In 1984, he came back to Santa Clarita and settled in.
“I spent 26 years in Santa Clarita and a lot of people wonder about that,” he said, referring to the traditional practice of moving deputies around the county. “I knew that I wanted to be at home and stay in Santa Clarita because that’s where I grew up and wanted my kids to grow up.”
Rissler is indeed a homeboy, educated at Sulphur Springs Elementary School, moving to Sierra Vista Junior High and graduating from Canyon High School in 1973.
His wife, who works as a substitute teacher and teaching assistant for the Hart District, may be leaving a “honey do” list for him to complete now that he’s got time on his hands, but Rissler said that he doesn’t want to be idle for long. His dream job has a direct connection to what he did for so long in Community Relations.
“I wouldn’t mind working for the National Center for Missing and Exploited Children,” he said. “It’s so important, to teach children safety and teach them how not to be coerced into doing things by people they don’t know.
“That would be fun, to talk with school personnel and educate the children, teach them what to look out for,” he said.
Asked about the highlights of his law enforcement career, he said that serving with law enforcement officers across the country as security for President Barack Obama’s inauguration was a thrill.

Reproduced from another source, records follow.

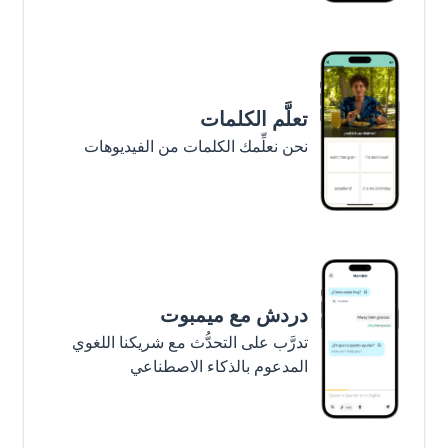
تعلَّم الكلمات
نحن نعلِّمك الكلمات من الفيديوهات
دردش مع ميمبوت
تدرَّب على التحدُّث مع شريكنا اللغوي
المدعوم بالذكاء الاصطناعي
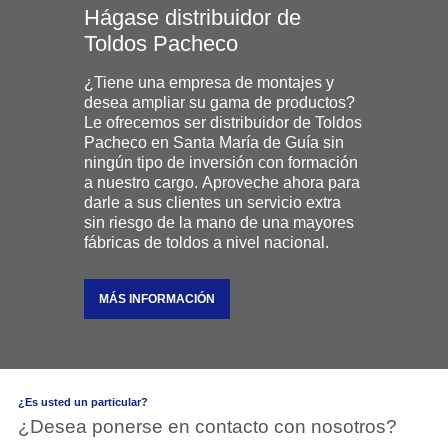
Hágase distribuidor de
Toldos Pacheco
¿Tiene una empresa de montajes y
desea ampliar su gama de productos?
Le ofrecemos ser distribuidor de Toldos
Pacheco en Santa María de Guía sin
ningún tipo de inversión con formación
a nuestro cargo. Aproveche ahora para
darle a sus clientes un servicio extra
sin riesgo de la mano de una mayores
fábricas de toldos a nivel nacional.
MÁS INFORMACIÓN
¿Es usted un particular?
¿Desea ponerse en contacto con nosotros?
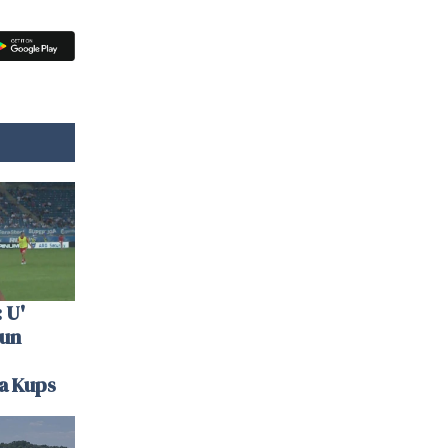
 U'
 un
la Kups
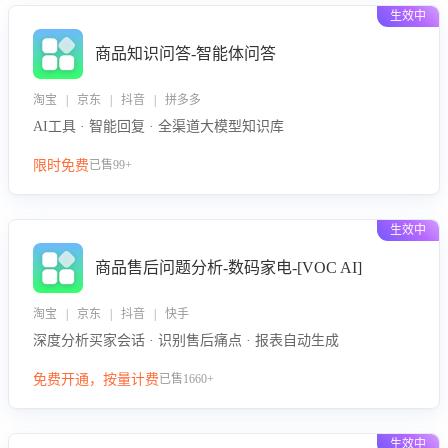
生效中
商品知识问答-智能体问答
淘宝 | 京东 | 抖音 | 拼多多
AI工具 · 智能回复 · 全渠道大模型知识库
限时免费
已售99+
生效中
商品售后问题分析-数码家电-[VOC AI]
淘宝 | 京东 | 抖音 | 快手
深度分析买家会话 · 识别售后痛点 · 报表自动生成
免费开通，按量计费
已售1660+
生效中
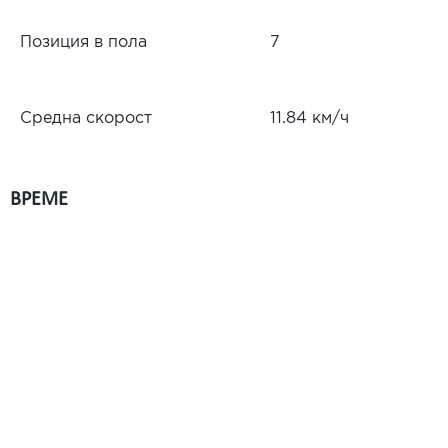
Позиция в пола
7
Средна скорост
11.84 км/ч
ВРЕМЕ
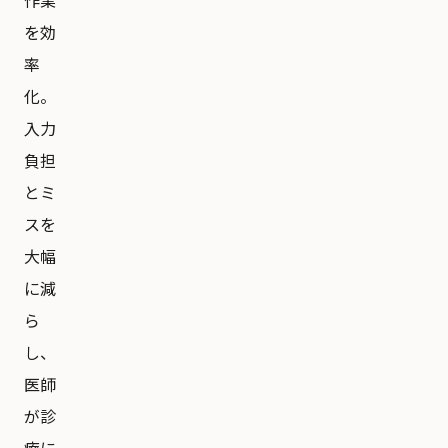
作業
を効
率
化。
入力
負担
とミ
スを
大幅
に減
ら
し、
医師
が診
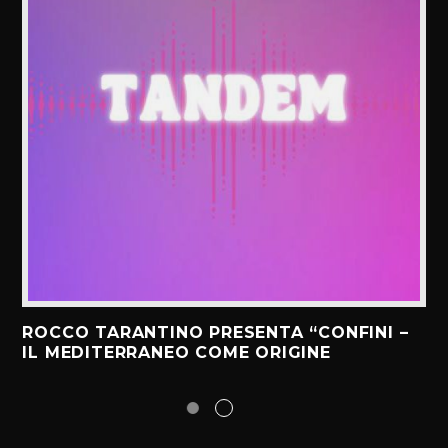
ROCCO TARANTINO PRESENTA “CONFINI –
IL MEDITERRANEO COME ORIGINE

“It was the biggest thing I’ve ever done,” he recalled. His post was right in front of the Department of Justice building along Pennsylvania Avenue. (Rissler, at right, sporting the layered look to protect against East Coast weather)

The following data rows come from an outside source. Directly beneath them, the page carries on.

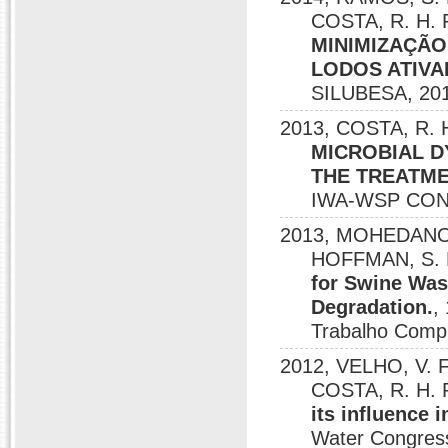
COSTA, R. H. 
MINIMIZAÇÃ
LODOS ATIVA
SILUBESA, 201
2013, COSTA, R. H
MICROBIAL D
THE TREATME
IWA-WSP CONF
2013, MOHEDANO, 
HOFFMAN, S. M. 
for Swine Was
Degradation.
,
Trabalho Comp
2012, VELHO, V. F.
COSTA, R. H. 
its influence 
Water Congress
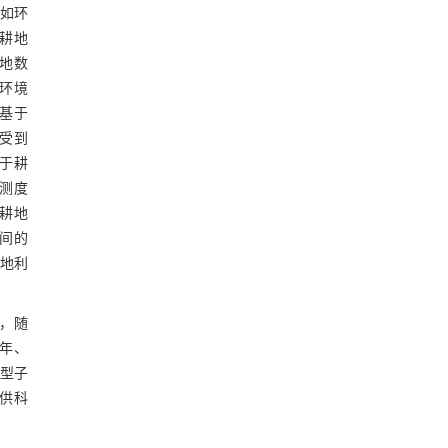
如环
耕地
地数
环境
基于
受到
于耕
测度
耕地
间的
土地利
，随
2年、
转型子
供科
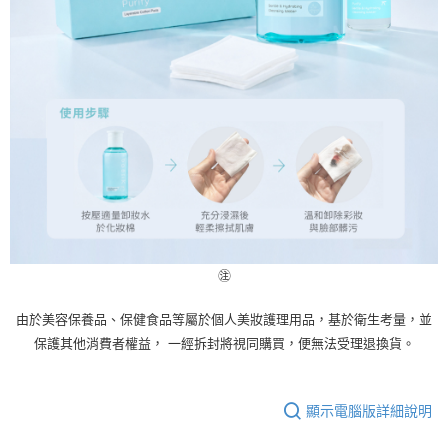
㊟
由於美容保養品、保健食品等屬於個人美妝護理用品，基於衛生考量，並
保護其他消費者權益， 一經拆封將視同購買，便無法受理退換貨。
顯示電腦版詳細說明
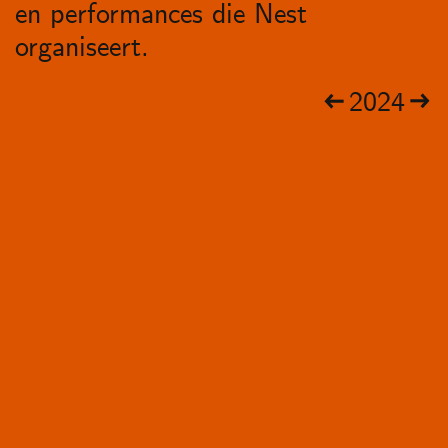
en performances die Nest
organiseert.
2024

“Being in DC, seeing the President go by right after his inauguration was pretty exciting.”
His scariest moment came closer to home, when he and other deputies from the Santa Clarita station went in to the heart of the 1992 riots after the Rodney King trial.
“We were outside of USC, in a convoy on Martin Luther King Boulevard, and we started taking on rocks and bottles. Not knowing what was going on was pretty much scary.”
He also cited the Stevenson Ranch fires of 2003, recalling the flames licking at the back of Sagecrest Circle and the frantic evacuation taking place.
If he could change one thing about the Sheriff’s Department, Rissler said he’d listen a little closer to the grievances from the deputies and personnel in the trenches.
”The upper echelon has to hear the grievances of the deputies in the fields and promote change based on the people that actually do the job instead of what they think should be done,” he explained. “There are policies for everything, but they should be asking the personnel that are actually carrying out the work if it makes sense or not.”
The best thing about the Sheriff’s Department is the camaraderie, hands down.
“The personnel and people going out and doing the job are the best,” he said. “Doing law enforcement is a rewarding career, you’re helping people, you’re taking people that need to go to jail to jail for whatever they’ve done, helping people is the biggest thing that’s been rewarding.”
He’ll miss spending time with aspiring deputies, those exploring careers and hopeful that they will also be good enough to wear the star. Some of the Explorer scouts he worked with have grown up and become deputies at the Santa Clarita station.
“As the volunteer coordinator, I worked with people who became volunteers and ended up getting a job within the department as deputies or civilial personnel. Over the 21 years I did that job, I was able to show them that this department was worth working for.”